Protecting Your Pets: Is Your Home Safe?

Australia, much like the United States, is a nation of animal lovers. It is no surprise, really, considering how much wildlife is just outside our backyards. We are certainly used to being near cute and furry critters, whether it is out in the bush or in our own homes. Yet, there’s more to caring for our pets than going for walks and playing fetch.

For pet owners, safety is imperative. In the same way that toddlers have a knack for finding danger in the house, dogs, cats, and other pets are naturally curious. They chew electrical cords, squeeze through gaps in fences, and swallow things they are not supposed to.

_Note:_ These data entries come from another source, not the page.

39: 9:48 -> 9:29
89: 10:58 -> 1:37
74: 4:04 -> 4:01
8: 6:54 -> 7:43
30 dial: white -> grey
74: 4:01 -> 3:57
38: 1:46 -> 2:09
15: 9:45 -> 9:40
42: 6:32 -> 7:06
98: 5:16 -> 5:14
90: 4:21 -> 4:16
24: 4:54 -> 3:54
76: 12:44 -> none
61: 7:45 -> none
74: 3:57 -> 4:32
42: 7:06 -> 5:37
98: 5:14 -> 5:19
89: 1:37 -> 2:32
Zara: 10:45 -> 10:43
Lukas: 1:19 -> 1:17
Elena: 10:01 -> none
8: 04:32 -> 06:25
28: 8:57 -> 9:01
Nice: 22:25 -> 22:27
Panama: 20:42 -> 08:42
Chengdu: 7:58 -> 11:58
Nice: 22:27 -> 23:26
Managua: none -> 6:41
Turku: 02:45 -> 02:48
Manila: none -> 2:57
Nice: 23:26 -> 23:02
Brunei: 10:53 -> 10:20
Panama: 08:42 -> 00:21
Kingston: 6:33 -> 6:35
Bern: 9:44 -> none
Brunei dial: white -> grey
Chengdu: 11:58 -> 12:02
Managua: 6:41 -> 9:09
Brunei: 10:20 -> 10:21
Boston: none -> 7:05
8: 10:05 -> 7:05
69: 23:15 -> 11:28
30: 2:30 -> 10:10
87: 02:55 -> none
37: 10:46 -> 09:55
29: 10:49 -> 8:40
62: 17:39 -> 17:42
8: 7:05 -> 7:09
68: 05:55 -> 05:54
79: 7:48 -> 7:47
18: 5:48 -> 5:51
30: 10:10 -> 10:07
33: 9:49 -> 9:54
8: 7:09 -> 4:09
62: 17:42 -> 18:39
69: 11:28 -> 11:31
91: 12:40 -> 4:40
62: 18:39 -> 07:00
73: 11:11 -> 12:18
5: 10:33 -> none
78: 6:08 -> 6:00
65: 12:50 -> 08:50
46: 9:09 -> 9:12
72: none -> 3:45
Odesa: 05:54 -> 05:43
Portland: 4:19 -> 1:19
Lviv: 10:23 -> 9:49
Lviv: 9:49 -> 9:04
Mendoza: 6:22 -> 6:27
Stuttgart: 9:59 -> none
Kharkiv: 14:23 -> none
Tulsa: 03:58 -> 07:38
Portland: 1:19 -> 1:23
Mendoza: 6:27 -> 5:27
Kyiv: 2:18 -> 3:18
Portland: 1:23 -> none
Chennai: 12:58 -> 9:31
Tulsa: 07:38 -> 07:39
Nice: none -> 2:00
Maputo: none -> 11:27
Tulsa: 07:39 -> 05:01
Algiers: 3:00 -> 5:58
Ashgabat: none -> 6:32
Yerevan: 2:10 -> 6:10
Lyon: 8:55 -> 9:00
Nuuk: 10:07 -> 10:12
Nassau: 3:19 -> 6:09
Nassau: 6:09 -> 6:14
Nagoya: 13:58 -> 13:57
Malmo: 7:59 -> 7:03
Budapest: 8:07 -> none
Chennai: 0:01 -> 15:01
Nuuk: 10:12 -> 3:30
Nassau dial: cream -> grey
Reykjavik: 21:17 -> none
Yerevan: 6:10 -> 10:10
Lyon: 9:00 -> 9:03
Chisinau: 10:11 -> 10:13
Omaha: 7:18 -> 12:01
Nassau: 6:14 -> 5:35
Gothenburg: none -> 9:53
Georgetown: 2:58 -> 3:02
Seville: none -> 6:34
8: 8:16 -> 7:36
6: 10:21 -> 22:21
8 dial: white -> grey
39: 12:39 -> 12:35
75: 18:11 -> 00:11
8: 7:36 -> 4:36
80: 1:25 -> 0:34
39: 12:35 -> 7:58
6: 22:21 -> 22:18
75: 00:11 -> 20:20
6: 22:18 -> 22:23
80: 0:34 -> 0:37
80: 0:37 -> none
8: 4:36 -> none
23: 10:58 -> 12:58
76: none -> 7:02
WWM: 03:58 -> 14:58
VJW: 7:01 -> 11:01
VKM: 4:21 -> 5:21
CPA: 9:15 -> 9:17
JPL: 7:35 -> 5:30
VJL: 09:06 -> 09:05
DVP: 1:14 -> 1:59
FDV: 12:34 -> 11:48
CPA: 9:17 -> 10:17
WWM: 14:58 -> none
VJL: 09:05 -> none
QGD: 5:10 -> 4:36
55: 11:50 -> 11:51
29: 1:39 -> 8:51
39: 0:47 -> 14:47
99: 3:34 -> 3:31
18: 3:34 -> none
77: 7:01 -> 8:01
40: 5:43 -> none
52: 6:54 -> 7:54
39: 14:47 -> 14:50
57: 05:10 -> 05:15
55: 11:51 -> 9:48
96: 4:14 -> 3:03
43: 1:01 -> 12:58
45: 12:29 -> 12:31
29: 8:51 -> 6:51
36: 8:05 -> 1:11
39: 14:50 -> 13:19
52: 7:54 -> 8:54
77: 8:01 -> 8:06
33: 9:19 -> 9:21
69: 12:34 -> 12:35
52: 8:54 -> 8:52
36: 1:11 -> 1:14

It is why simple pet proofing measures come highly recommended. 

Keep reading for some handy tips and advice on the best ways to pet-proof your home.

Provide Plenty of Shade

Choosing the right blinds is important, as your pet is likely to spend significant amounts of time alone in the house, without supervision. Temperatures rise incredibly fast in most parts of the country, so you do not want to be leaving a dog or cat without any place to seek shelter.

If it comes to a decision between taking your pet on a road trip in the car and leaving them unaccompanied at home during the hottest months of the year, the latter is usually the safest option. Remember that you should never leave a dog in a hot car for longer than a minute or two.

Keep Cords and Cables Tidy

Older pets tend to be better behaved when it comes to chewing and gnawing, but puppies and kittens can drive their owners crazy. Like babies, they will bite anything they find, because this is their primary form of discovery. If they find something new, they chew it to learn more.

It means that pretty much anything is up for grabs. Tie up electrical cables and cords with a tidy device or organizer. Also, lift longer cables up and out of reach with a shortening device. It prevents dogs and cats from pulling electrical items to the floor by tugging on the cords.

Choose Your Plants Carefully

You might not know this, but some types of houseplants are toxic to pets. Cats are particularly fond of nibbling on leaves and greenery, but species like poinsettia can make them very sick. Ensure that everything you bring into your home is safe and unlikely to lead to injury.

It might require you to do a little research before you buy new house plants, but it is a small price to ask to keep your furry friend safe. If you suspect your pet has eaten a toxic plant, whether in the home or outside, take them to the vet immediately. Also, you should bring a sample of the plant with you for reference.

Keep Dehydration at Bay

All animals (including you) require plenty of water to stay fit and healthy. Yet, it can be hard for pets to maintain optimal levels of hydration because they often must rely entirely on their owners for water. You must make sure that you are providing enough.

When you leave your pet alone in the house, fill two (or even three) bowls because it is not uncommon for animals to knock over or step in their water. On sweltering days, keep an eye on your dehydration. Watch out for signs such as a dry mouth, lifeless eyes, and consistent fatigue.

How to Make Pet Proofing Quick and Easy

The secret to successful pet-proofing is incorporating it into your daily routine. Just think of it as an ordinary and necessary part of life, rather than as a chore that you have got to spend lots of money or time on. Deal with dangers as you find them, by adding quick and straightforward solutions. Plan accordingly if you live in the States and are planning a move. There are certain restrictions and guidelines to follow for each state which you can find here. Use a cable organizer here, install a blind on the kitchen window there, and understand that your animal is relying on you for its health and happiness.